Wormholes may be the one aspect of theoretical physics most people are familiar with, a hypothetical "shortcut" through space and time. Quantum entanglement is the hypothetical state of two linked particles. These entangled particles occupy multiple states of being at once, notes MIT. For examples, both particles could be spinning clockwise and counterclockwise, but once researchers observe one particle, their state becomes defined. The observed particle is spinning clockwise and the entangled particle will be observed to spin counterclockwise. If the observed particle's state changes, if it now spins counterclockwise, the entangled particle will change almost simultaneously.

Interestingly, this communication happens faster than the speed of light, hence the "spooky" part, according to the University of Washington. The new studies build off previous studies of wormholes, in which researchers suggested wormholes may be responsible for the communication between entangled particles. MIT cites a study, led by Juan Maldacena, from Princeton University, and Leonard Susskind, from Stanford University, that suggests that when two entangled black holes are separated they form a wormhole.

The MIT researchers, led by Julian Sonner, applied this theory to the creation of quarks, an elementary particle. According to Sonner's research, published in the journal Physical Review Letters, the creation of entangled quarks leads to the creation of a wormhole. The research is based on string theory, a theoretical framework that tries to resolve general relativity, things happening on a vast scale, with quantum mechanics, things happening on a very small scale.

Scientific American argues that, while it is interesting, the very theoretical nature of all of this puts a damper on the discovery. All of the discussion and conclusions are based on models and the holographic principle. As explained by Scientific American, the holographic principle "states that a quantum theory with gravity in a given space is equivalent to a quantum theory without gravity in a space with one less dimension that makes up the original space's boundary," leading to 3D projections without gravity that would be the same as 4D space with gravity. Due to the very nature of black holes, where nothing can escape their pull, communication or travel is impossible.
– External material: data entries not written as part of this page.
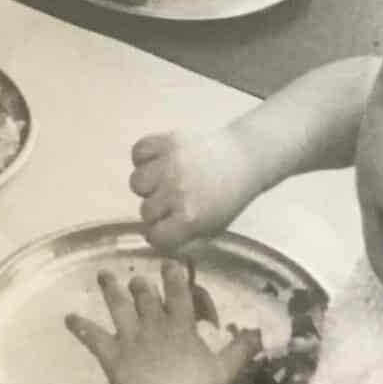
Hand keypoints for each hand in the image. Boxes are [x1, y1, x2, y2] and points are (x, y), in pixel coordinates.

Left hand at [66, 264, 260, 383]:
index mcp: (182, 325)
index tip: (171, 259)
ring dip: (111, 291)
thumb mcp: (226, 369)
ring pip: (119, 307)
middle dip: (141, 284)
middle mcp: (155, 324)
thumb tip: (260, 333)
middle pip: (146, 297)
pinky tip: (69, 317)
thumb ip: (241, 348)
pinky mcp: (111, 354)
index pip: (178, 292)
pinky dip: (80, 327)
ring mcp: (131, 337)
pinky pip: (93, 338)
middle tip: (137, 276)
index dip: (174, 274)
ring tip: (103, 275)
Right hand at [130, 130, 260, 251]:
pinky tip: (159, 161)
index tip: (167, 226)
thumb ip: (184, 239)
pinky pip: (138, 152)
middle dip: (157, 210)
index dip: (160, 234)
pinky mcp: (168, 140)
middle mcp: (176, 191)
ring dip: (147, 184)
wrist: (246, 157)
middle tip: (172, 200)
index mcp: (189, 217)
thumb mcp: (212, 227)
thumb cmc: (230, 196)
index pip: (154, 236)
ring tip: (163, 179)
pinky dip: (144, 157)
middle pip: (145, 211)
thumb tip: (156, 243)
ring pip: (136, 183)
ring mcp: (170, 164)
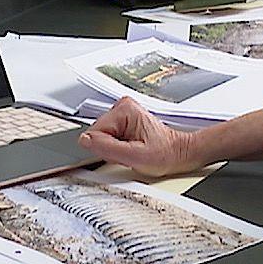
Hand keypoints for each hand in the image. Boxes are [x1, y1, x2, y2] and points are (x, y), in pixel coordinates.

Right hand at [78, 96, 204, 176]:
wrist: (177, 153)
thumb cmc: (164, 153)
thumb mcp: (135, 156)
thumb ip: (107, 148)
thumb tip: (85, 140)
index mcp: (124, 110)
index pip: (94, 133)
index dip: (105, 149)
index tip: (122, 152)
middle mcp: (122, 107)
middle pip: (97, 134)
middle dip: (109, 148)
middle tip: (129, 152)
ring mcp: (123, 113)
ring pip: (102, 137)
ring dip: (113, 148)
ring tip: (132, 150)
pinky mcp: (123, 120)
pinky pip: (108, 137)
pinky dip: (117, 146)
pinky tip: (131, 147)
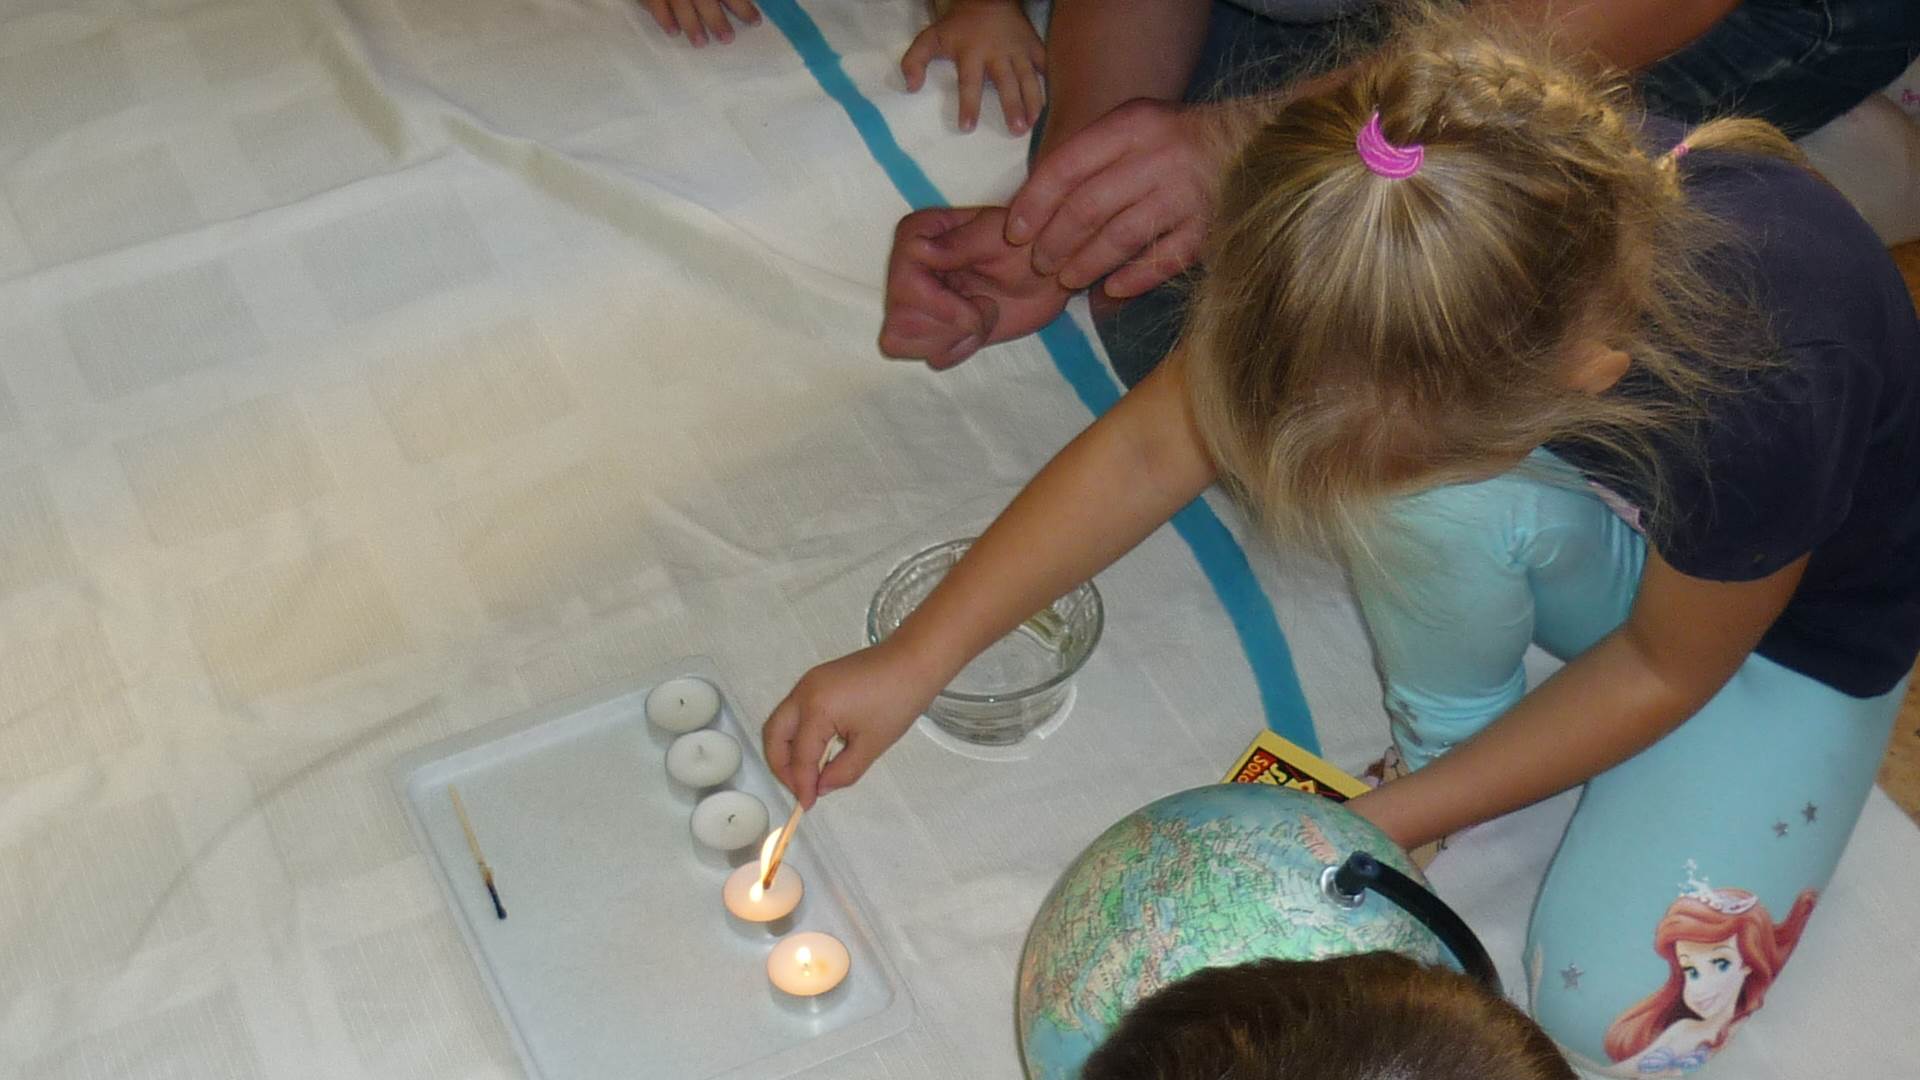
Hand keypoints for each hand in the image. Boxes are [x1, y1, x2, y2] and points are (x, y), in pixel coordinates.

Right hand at [642, 0, 760, 47]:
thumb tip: (747, 2)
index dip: (742, 6)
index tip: (755, 22)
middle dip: (716, 19)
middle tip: (727, 39)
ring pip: (680, 3)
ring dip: (691, 24)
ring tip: (701, 43)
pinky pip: (655, 3)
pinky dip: (663, 17)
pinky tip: (673, 32)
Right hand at [763, 640, 946, 807]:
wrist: (913, 661)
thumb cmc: (897, 701)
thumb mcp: (872, 744)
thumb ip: (843, 772)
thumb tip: (820, 788)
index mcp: (816, 709)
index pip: (800, 756)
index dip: (802, 784)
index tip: (808, 805)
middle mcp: (803, 693)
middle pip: (774, 735)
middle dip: (781, 766)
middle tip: (799, 789)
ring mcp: (808, 683)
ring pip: (781, 722)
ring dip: (786, 750)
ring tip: (806, 774)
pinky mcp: (817, 680)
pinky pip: (795, 712)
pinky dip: (797, 735)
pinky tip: (815, 752)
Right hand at [880, 206, 1071, 368]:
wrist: (1050, 275)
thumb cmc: (1029, 245)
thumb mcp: (1000, 236)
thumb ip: (961, 242)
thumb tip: (921, 251)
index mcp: (918, 235)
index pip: (902, 285)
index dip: (940, 305)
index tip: (978, 299)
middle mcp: (907, 267)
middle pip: (900, 320)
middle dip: (950, 325)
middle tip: (983, 307)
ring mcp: (914, 301)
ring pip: (902, 341)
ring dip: (951, 338)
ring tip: (980, 318)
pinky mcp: (929, 328)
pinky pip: (926, 356)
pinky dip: (956, 350)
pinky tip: (976, 332)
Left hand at [901, 0, 1046, 133]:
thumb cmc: (957, 25)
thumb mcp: (931, 38)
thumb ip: (915, 61)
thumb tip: (910, 88)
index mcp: (971, 53)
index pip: (969, 83)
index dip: (968, 105)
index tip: (967, 127)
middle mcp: (997, 53)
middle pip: (1006, 83)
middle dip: (1012, 106)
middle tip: (1016, 130)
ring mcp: (1018, 50)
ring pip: (1028, 78)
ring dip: (1032, 101)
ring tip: (1033, 123)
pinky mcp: (1033, 45)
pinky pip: (1044, 64)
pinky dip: (1048, 82)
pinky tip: (1049, 104)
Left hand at [1006, 98, 1232, 297]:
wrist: (1256, 142)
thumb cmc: (1178, 139)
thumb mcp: (1135, 125)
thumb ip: (1092, 154)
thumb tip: (1035, 200)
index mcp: (1132, 125)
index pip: (1066, 166)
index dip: (1034, 203)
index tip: (1015, 231)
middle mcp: (1158, 156)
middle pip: (1088, 207)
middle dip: (1055, 241)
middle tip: (1039, 263)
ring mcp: (1186, 193)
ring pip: (1121, 237)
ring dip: (1086, 264)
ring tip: (1067, 279)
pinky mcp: (1209, 226)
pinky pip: (1162, 260)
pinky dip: (1133, 279)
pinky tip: (1111, 291)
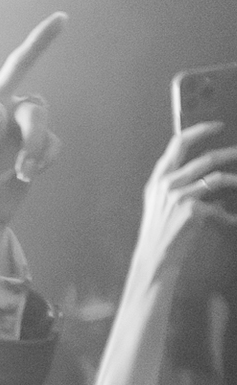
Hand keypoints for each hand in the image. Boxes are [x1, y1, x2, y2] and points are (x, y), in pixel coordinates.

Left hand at [0, 13, 66, 273]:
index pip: (17, 66)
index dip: (39, 43)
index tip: (62, 18)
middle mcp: (8, 111)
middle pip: (37, 110)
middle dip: (33, 140)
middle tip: (23, 169)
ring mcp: (24, 130)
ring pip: (47, 127)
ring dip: (37, 154)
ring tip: (20, 175)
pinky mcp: (37, 148)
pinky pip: (54, 145)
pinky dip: (44, 162)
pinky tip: (27, 176)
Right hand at [130, 122, 236, 284]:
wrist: (155, 257)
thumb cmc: (159, 232)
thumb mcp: (159, 203)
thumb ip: (175, 184)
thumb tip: (206, 174)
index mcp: (159, 178)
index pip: (179, 142)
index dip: (200, 130)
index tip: (217, 126)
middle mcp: (168, 183)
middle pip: (206, 158)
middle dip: (228, 153)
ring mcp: (180, 196)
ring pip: (217, 178)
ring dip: (234, 180)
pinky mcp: (192, 210)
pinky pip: (218, 207)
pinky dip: (227, 215)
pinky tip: (231, 220)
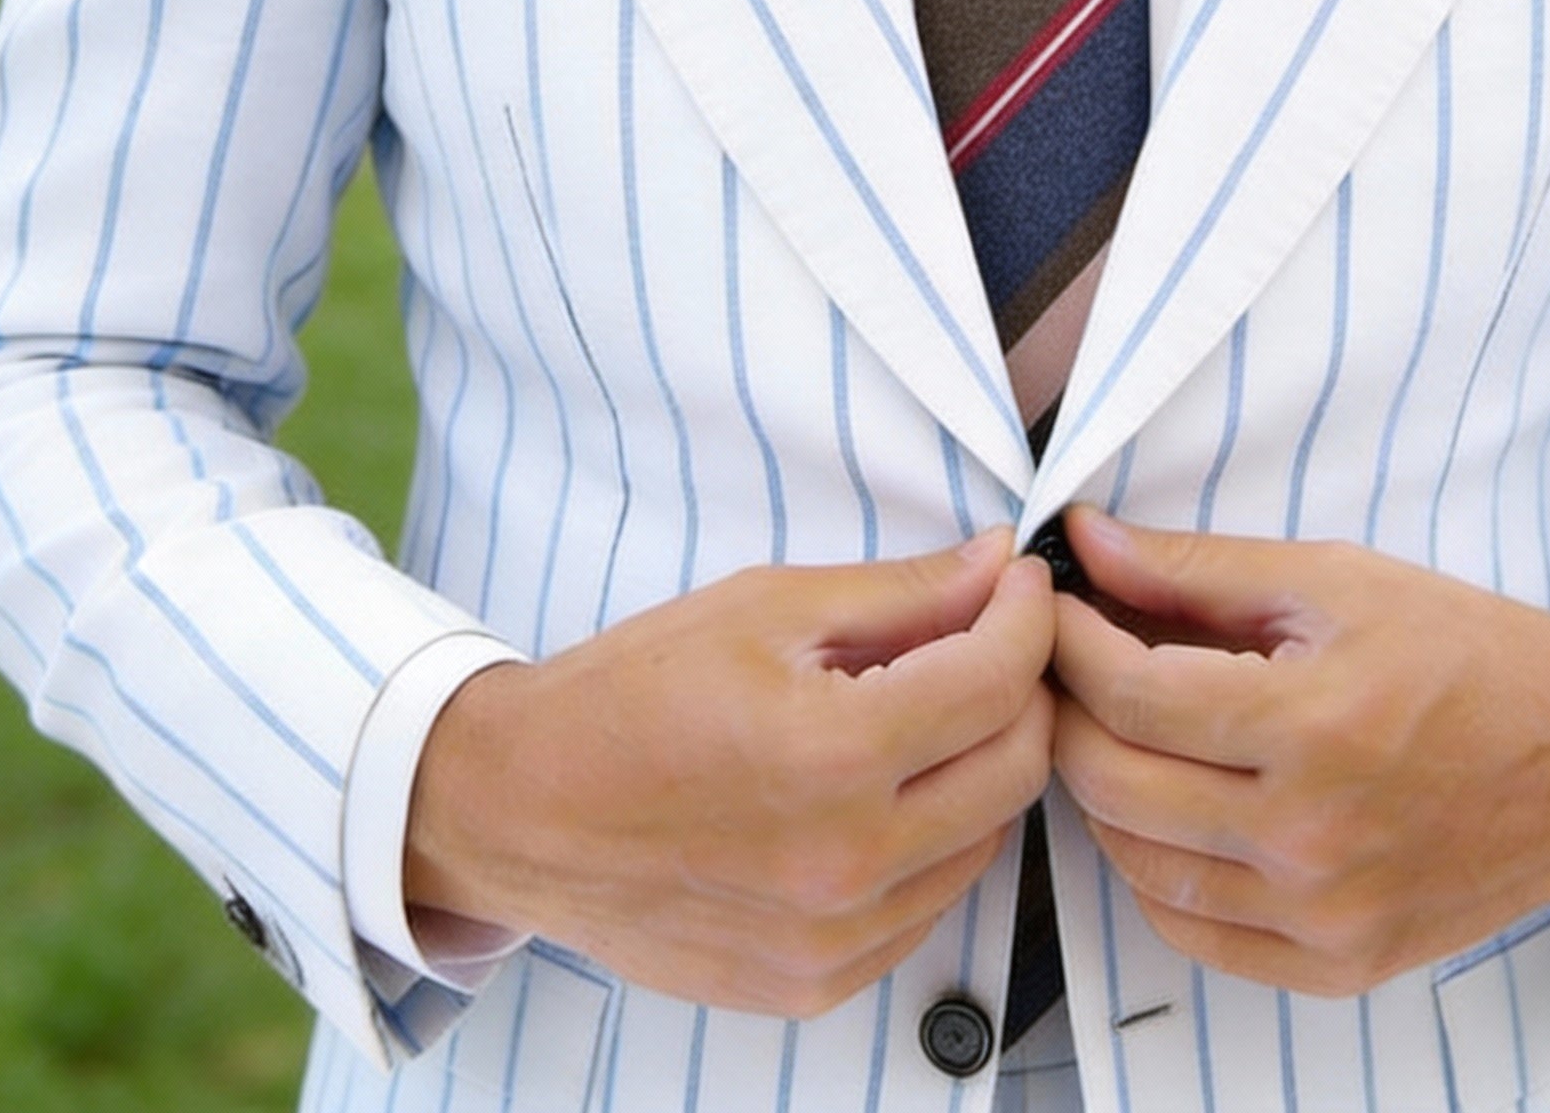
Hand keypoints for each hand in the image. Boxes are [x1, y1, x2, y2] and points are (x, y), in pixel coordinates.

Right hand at [404, 531, 1055, 1016]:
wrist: (522, 808)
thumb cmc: (628, 696)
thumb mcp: (764, 607)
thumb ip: (900, 592)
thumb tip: (995, 567)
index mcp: (832, 753)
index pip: (998, 680)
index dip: (1027, 615)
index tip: (1018, 585)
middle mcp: (846, 861)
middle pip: (1017, 766)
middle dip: (1022, 688)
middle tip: (987, 640)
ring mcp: (834, 938)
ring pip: (986, 841)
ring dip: (981, 766)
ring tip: (925, 714)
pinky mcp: (817, 983)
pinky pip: (929, 906)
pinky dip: (933, 840)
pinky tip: (883, 792)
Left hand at [1049, 507, 1549, 996]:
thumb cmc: (1463, 652)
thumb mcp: (1332, 579)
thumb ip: (1196, 568)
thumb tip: (1086, 542)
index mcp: (1313, 726)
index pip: (1130, 695)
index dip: (1069, 643)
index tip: (1053, 606)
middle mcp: (1313, 836)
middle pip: (1115, 783)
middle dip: (1066, 711)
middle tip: (1064, 664)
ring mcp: (1326, 913)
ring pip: (1139, 865)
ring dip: (1100, 791)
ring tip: (1110, 729)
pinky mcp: (1341, 963)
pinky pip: (1195, 933)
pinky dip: (1154, 873)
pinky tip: (1161, 812)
Andreas Karch of the University of Washington, whose work also was published in Physical Review Letters, says the findings indicate there are "two different mathematical machineries to go after the same physical process." The researchers are excited by these findings as it could lead to the long-sought resolution between quantum mechanics and Albert Einstein's theory of relativity, such as particles being able to communicate faster than the speed of light.